BEGIN ENTRIES
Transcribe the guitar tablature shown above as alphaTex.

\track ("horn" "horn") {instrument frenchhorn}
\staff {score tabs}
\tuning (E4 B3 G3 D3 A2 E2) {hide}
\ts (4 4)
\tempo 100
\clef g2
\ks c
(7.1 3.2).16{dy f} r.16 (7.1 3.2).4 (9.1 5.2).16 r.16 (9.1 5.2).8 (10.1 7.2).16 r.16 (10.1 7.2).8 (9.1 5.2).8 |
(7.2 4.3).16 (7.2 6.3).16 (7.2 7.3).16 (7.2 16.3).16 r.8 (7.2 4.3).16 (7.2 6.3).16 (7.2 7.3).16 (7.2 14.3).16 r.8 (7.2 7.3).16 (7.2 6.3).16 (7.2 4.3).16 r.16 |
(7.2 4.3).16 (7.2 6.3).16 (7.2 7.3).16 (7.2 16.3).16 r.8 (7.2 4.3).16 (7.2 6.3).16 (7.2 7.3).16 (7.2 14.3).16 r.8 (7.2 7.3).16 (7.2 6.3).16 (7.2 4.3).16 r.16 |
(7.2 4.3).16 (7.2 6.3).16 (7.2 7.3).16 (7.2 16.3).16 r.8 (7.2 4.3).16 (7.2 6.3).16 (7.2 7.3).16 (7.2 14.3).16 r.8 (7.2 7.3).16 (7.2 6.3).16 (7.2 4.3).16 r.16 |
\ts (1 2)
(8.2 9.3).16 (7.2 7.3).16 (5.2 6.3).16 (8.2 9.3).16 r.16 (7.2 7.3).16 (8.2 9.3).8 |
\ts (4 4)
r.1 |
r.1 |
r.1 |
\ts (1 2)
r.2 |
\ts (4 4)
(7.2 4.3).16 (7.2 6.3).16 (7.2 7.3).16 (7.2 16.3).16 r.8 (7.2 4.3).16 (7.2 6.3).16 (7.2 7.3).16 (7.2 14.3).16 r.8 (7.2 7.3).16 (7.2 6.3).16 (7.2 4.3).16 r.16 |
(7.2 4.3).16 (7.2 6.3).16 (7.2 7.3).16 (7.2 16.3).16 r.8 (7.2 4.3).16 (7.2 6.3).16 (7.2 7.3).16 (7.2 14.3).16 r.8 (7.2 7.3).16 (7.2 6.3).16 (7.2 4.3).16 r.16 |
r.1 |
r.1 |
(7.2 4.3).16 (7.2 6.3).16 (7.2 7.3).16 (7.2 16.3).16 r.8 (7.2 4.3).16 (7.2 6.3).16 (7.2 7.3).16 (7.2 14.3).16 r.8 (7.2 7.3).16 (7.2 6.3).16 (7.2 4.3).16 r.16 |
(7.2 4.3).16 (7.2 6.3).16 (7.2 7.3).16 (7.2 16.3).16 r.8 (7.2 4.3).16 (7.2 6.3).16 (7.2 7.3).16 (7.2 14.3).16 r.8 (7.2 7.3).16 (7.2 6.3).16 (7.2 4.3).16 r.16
END ENTRIES
Rewrite the listing above, replacing "\tempo 100" with "\tempo 120" and leaving everything else unchanged.

Transcribe the guitar tablature shown above as alphaTex.

\track ("horn" "horn") {instrument frenchhorn}
\staff {score tabs}
\tuning (E4 B3 G3 D3 A2 E2) {hide}
\ts (4 4)
\tempo 120
\clef g2
\ks c
(7.1 3.2).16{dy f} r.16 (7.1 3.2).4 (9.1 5.2).16 r.16 (9.1 5.2).8 (10.1 7.2).16 r.16 (10.1 7.2).8 (9.1 5.2).8 |
(7.2 4.3).16 (7.2 6.3).16 (7.2 7.3).16 (7.2 16.3).16 r.8 (7.2 4.3).16 (7.2 6.3).16 (7.2 7.3).16 (7.2 14.3).16 r.8 (7.2 7.3).16 (7.2 6.3).16 (7.2 4.3).16 r.16 |
(7.2 4.3).16 (7.2 6.3).16 (7.2 7.3).16 (7.2 16.3).16 r.8 (7.2 4.3).16 (7.2 6.3).16 (7.2 7.3).16 (7.2 14.3).16 r.8 (7.2 7.3).16 (7.2 6.3).16 (7.2 4.3).16 r.16 |
(7.2 4.3).16 (7.2 6.3).16 (7.2 7.3).16 (7.2 16.3).16 r.8 (7.2 4.3).16 (7.2 6.3).16 (7.2 7.3).16 (7.2 14.3).16 r.8 (7.2 7.3).16 (7.2 6.3).16 (7.2 4.3).16 r.16 |
\ts (1 2)
(8.2 9.3).16 (7.2 7.3).16 (5.2 6.3).16 (8.2 9.3).16 r.16 (7.2 7.3).16 (8.2 9.3).8 |
\ts (4 4)
r.1 |
r.1 |
r.1 |
\ts (1 2)
r.2 |
\ts (4 4)
(7.2 4.3).16 (7.2 6.3).16 (7.2 7.3).16 (7.2 16.3).16 r.8 (7.2 4.3).16 (7.2 6.3).16 (7.2 7.3).16 (7.2 14.3).16 r.8 (7.2 7.3).16 (7.2 6.3).16 (7.2 4.3).16 r.16 |
(7.2 4.3).16 (7.2 6.3).16 (7.2 7.3).16 (7.2 16.3).16 r.8 (7.2 4.3).16 (7.2 6.3).16 (7.2 7.3).16 (7.2 14.3).16 r.8 (7.2 7.3).16 (7.2 6.3).16 (7.2 4.3).16 r.16 |
r.1 |
r.1 |
(7.2 4.3).16 (7.2 6.3).16 (7.2 7.3).16 (7.2 16.3).16 r.8 (7.2 4.3).16 (7.2 6.3).16 (7.2 7.3).16 (7.2 14.3).16 r.8 (7.2 7.3).16 (7.2 6.3).16 (7.2 4.3).16 r.16 |
(7.2 4.3).16 (7.2 6.3).16 (7.2 7.3).16 (7.2 16.3).16 r.8 (7.2 4.3).16 (7.2 6.3).16 (7.2 7.3).16 (7.2 14.3).16 r.8 (7.2 7.3).16 (7.2 6.3).16 (7.2 4.3).16 r.16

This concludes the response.